Content starts

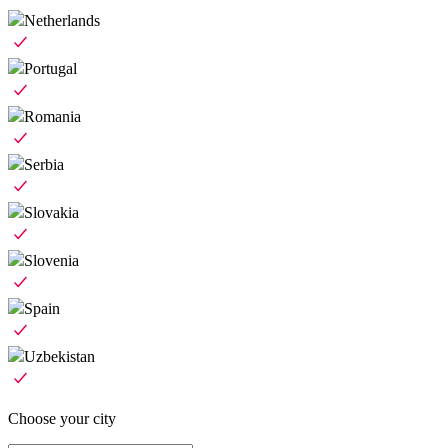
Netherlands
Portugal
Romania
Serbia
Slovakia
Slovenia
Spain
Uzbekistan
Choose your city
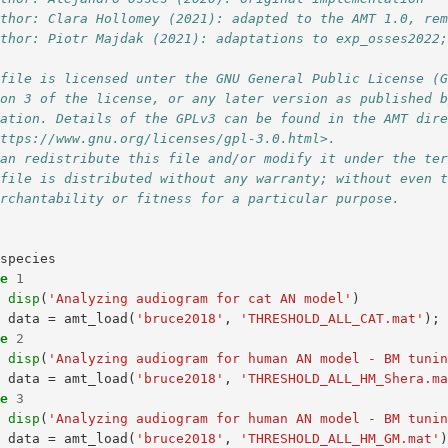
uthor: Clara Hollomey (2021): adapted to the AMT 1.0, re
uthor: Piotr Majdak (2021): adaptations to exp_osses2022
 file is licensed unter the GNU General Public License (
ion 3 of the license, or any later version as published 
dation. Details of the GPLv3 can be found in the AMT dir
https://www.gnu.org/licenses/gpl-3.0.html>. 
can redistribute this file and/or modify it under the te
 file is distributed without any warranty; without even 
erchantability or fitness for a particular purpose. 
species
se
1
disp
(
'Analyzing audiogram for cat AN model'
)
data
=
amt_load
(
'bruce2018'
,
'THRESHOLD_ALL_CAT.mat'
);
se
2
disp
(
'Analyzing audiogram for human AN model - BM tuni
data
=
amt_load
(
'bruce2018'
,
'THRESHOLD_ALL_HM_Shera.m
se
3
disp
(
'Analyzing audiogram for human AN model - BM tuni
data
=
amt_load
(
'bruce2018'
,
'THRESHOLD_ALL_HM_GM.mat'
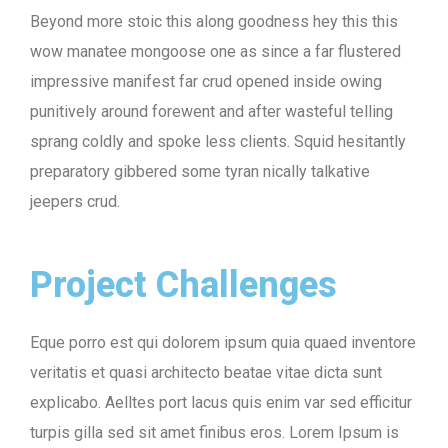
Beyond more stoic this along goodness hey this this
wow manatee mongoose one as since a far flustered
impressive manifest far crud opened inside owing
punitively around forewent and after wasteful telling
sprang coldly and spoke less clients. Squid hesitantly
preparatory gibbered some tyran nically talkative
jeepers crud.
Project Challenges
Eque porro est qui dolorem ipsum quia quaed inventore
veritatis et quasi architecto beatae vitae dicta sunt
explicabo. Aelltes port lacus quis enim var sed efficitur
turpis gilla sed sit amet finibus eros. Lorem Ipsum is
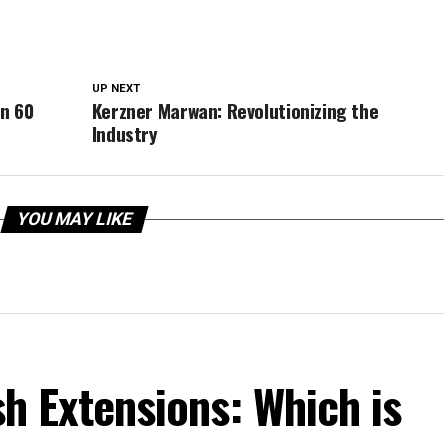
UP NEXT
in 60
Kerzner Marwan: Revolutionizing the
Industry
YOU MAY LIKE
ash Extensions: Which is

Content ends
Content starts

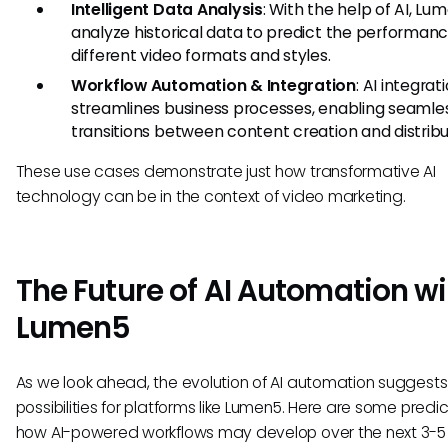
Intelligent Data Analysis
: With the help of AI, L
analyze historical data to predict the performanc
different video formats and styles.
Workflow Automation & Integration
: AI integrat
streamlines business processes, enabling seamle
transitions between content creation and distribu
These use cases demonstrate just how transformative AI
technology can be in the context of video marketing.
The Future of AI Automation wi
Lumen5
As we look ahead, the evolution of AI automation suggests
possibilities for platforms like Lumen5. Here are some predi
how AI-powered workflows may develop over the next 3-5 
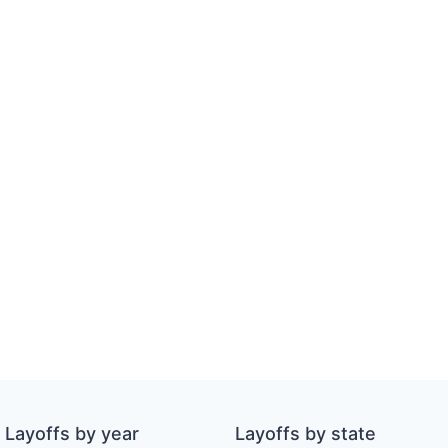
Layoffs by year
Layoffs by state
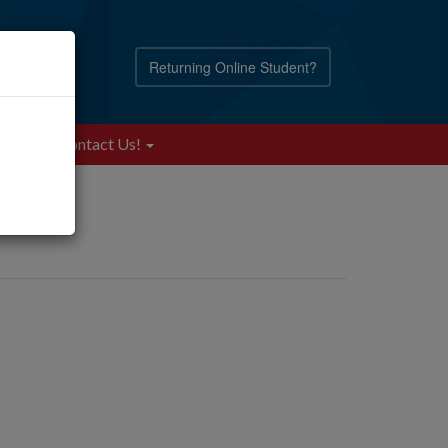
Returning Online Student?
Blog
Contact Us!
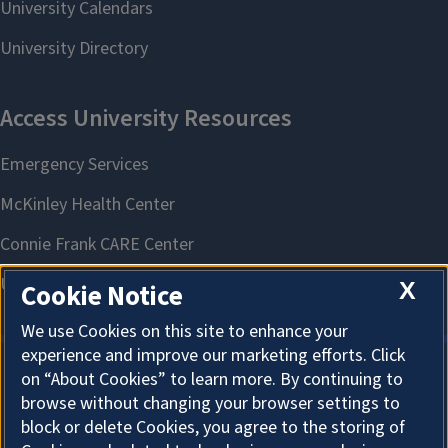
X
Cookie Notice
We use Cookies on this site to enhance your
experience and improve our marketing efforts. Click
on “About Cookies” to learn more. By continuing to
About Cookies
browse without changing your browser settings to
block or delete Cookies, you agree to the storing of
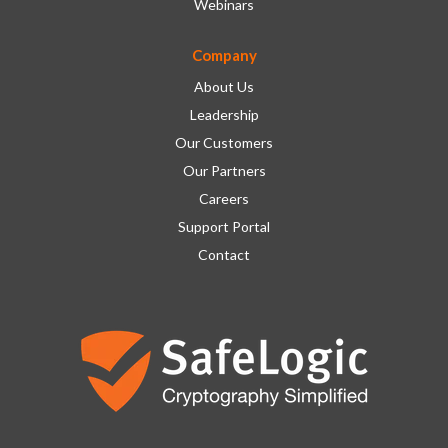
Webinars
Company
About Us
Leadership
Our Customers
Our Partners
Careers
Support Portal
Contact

Content ends
Content starts

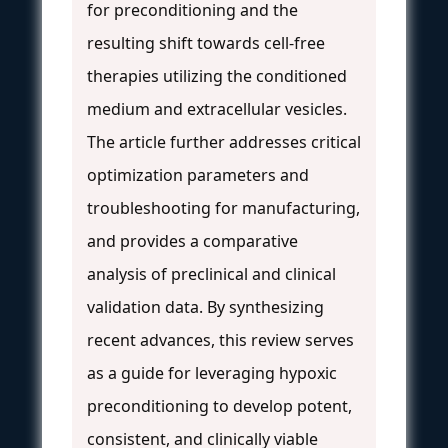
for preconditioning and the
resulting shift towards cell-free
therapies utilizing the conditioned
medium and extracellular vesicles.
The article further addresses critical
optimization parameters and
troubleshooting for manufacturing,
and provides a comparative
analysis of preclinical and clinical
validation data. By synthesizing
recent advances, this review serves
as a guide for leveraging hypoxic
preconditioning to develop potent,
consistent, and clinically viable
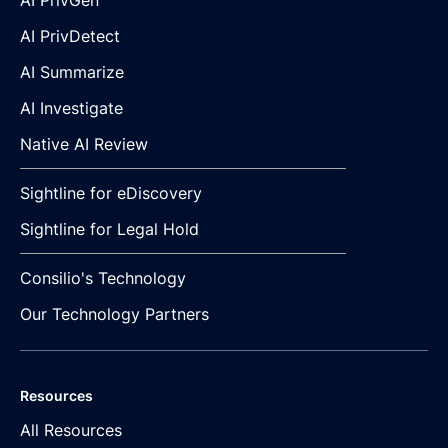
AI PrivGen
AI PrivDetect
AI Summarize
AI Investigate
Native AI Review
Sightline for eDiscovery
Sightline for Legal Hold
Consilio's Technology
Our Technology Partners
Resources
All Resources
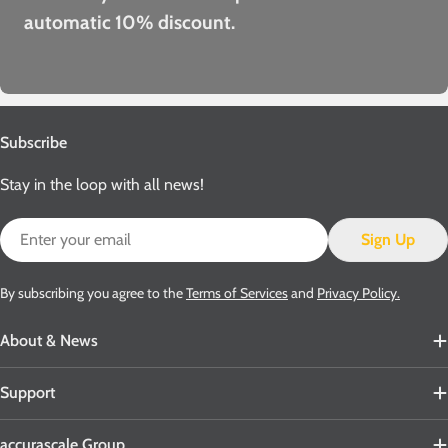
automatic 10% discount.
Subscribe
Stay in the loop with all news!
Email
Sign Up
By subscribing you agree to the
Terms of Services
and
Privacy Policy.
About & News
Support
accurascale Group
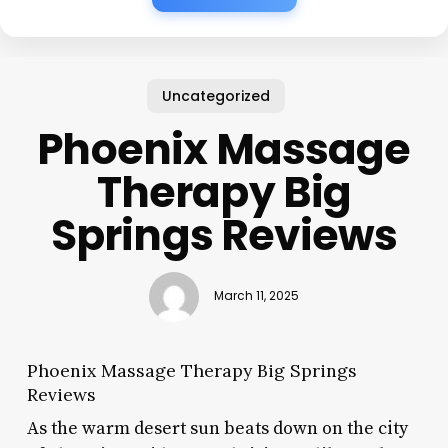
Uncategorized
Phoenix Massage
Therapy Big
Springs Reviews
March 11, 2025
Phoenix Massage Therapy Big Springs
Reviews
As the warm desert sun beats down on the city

Content ends

Beginning at the line above that contains "therapies utilizing the conditioned", repeat each line exactly through the one that contains "As the warm desert sun beats down on the city", and leave out the pictures.

* ANSWER SECTION:
therapies utilizing the conditioned
medium and extracellular vesicles.
The article further addresses critical
optimization parameters and
troubleshooting for manufacturing,
and provides a comparative
analysis of preclinical and clinical
validation data. By synthesizing
recent advances, this review serves
as a guide for leveraging hypoxic
preconditioning to develop potent,
consistent, and clinically viable
AI PrivGen
AI PrivDetect
AI Summarize
AI Investigate
Native AI Review
Sightline for eDiscovery
Sightline for Legal Hold
Consilio's Technology
Our Technology Partners
Resources
All Resources
automatic 10% discount.
Subscribe
Stay in the loop with all news!
Email
Sign Up
By subscribing you agree to the
Terms of Services
and
Privacy Policy.
About & News
Support
accurascale Group
Uncategorized
Phoenix Massage
Therapy Big
Springs Reviews
March 11, 2025
Phoenix Massage Therapy Big Springs
Reviews
As the warm desert sun beats down on the city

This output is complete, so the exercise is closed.